◆ Ausgewählte Passage
━━━

Um welchen Bericht geht es?

Spahns Amtsnachfolger als Gesundheitsminister, Karl Lauterbach, berief im Juli vergangenen Jahres eine Sonderbeauftragte ein, um die kostspielige Bestellung von Masken während der Corona-Pandemie zu untersuchen. Die Aufgabe übernahm die ehemalige Staatssekretärin im Justiz- und Verteidigungsministerium, Margaretha Sudhof.

Sie solle "die Versäumnisse aus der letzten Legislatur grundlegend aufarbeiten und transparent machen", hatte Lauterbach im Juli der "FAZ" gesagt. Sudhof erarbeitete daraufhin ein knapp 170 Seiten starkes Gutachten, das seit Januar vorliegen soll. Lauterbach wollte es im Bundestags-Wahlkampf aber nicht mehr veröffentlichen.

Warum wurde das Gutachten nicht veröffentlicht?

Die neue Gesundheitsministerin und Parteifreundin Spahns, Nina Warken, hält den Bericht unter Verschluss. Sie wollte ihn bislang auch nicht dem Bundestags-Haushaltsausschuss vorlegen, sondern die Erkenntnisse des Berichts in ein neues Dokument einfließen lassen und dieses dann dem Ausschuss zustellen. Sie begründete dies damit, dass das Gutachten laufende Gerichtsprozesse des Ministeriums mit Maskenlieferanten betrifft und Daten von Mitarbeitenden beinhaltet.

━━━

◆ Rohdaten

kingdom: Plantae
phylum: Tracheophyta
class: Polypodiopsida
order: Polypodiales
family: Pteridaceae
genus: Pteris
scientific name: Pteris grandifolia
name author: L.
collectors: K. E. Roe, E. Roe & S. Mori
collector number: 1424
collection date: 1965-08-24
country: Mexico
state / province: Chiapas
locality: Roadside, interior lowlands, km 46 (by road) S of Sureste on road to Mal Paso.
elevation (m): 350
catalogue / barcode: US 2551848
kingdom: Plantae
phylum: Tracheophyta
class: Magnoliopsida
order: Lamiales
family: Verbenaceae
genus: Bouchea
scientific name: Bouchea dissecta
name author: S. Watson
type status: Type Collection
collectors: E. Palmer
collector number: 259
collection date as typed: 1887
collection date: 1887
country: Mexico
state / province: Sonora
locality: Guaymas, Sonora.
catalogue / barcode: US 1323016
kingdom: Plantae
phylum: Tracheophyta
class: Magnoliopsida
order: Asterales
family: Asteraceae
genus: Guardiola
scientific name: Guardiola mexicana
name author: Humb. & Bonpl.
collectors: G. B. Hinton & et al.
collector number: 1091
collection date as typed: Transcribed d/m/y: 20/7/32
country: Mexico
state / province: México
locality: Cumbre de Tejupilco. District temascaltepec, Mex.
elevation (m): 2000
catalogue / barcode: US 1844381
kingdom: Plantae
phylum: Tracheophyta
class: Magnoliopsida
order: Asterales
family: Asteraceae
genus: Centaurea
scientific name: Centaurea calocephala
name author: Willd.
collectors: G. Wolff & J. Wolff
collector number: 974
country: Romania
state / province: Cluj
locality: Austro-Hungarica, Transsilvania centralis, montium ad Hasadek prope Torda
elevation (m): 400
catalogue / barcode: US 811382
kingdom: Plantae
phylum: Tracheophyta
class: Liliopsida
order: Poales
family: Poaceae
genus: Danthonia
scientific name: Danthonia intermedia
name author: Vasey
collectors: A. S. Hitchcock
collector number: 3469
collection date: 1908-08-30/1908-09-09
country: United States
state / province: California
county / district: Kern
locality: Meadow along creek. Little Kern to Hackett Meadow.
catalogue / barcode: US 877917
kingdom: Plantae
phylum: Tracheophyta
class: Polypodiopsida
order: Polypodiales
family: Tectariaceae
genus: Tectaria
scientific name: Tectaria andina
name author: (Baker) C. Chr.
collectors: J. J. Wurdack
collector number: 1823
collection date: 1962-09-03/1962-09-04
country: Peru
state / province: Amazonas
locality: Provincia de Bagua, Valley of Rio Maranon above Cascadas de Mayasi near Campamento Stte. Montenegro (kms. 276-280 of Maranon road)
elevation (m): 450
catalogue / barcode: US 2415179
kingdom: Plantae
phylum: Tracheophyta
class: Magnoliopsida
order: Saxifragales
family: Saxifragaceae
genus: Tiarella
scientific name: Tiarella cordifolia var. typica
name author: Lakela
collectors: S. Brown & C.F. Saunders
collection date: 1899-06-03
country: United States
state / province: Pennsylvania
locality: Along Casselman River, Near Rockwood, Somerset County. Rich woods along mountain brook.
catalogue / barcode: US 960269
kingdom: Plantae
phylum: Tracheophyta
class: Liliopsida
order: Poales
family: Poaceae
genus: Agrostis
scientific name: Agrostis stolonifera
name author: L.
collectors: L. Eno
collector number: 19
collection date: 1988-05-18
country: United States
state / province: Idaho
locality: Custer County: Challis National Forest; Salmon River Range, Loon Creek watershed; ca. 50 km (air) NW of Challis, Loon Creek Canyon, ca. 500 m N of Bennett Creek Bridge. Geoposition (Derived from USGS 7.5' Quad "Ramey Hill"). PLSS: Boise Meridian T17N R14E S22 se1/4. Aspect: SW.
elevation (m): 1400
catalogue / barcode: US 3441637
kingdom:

━━━

◆ Deine Aufgabe
Gib aus dem Text zum Masken-Gutachten die Stelle von "Um welchen Bericht" bis einschließlich "Gutachten nicht veröffentlicht?" wortgetreu wieder. Die Auflistung stammt aus einer anderen Quelle.

◆ Ergebnis der Übung
Um welchen Bericht geht es?

Spahns Amtsnachfolger als Gesundheitsminister, Karl Lauterbach, berief im Juli vergangenen Jahres eine Sonderbeauftragte ein, um die kostspielige Bestellung von Masken während der Corona-Pandemie zu untersuchen. Die Aufgabe übernahm die ehemalige Staatssekretärin im Justiz- und Verteidigungsministerium, Margaretha Sudhof.

Sie solle "die Versäumnisse aus der letzten Legislatur grundlegend aufarbeiten und transparent machen", hatte Lauterbach im Juli der "FAZ" gesagt. Sudhof erarbeitete daraufhin ein knapp 170 Seiten starkes Gutachten, das seit Januar vorliegen soll. Lauterbach wollte es im Bundestags-Wahlkampf aber nicht mehr veröffentlichen.

Warum wurde das Gutachten nicht veröffentlicht?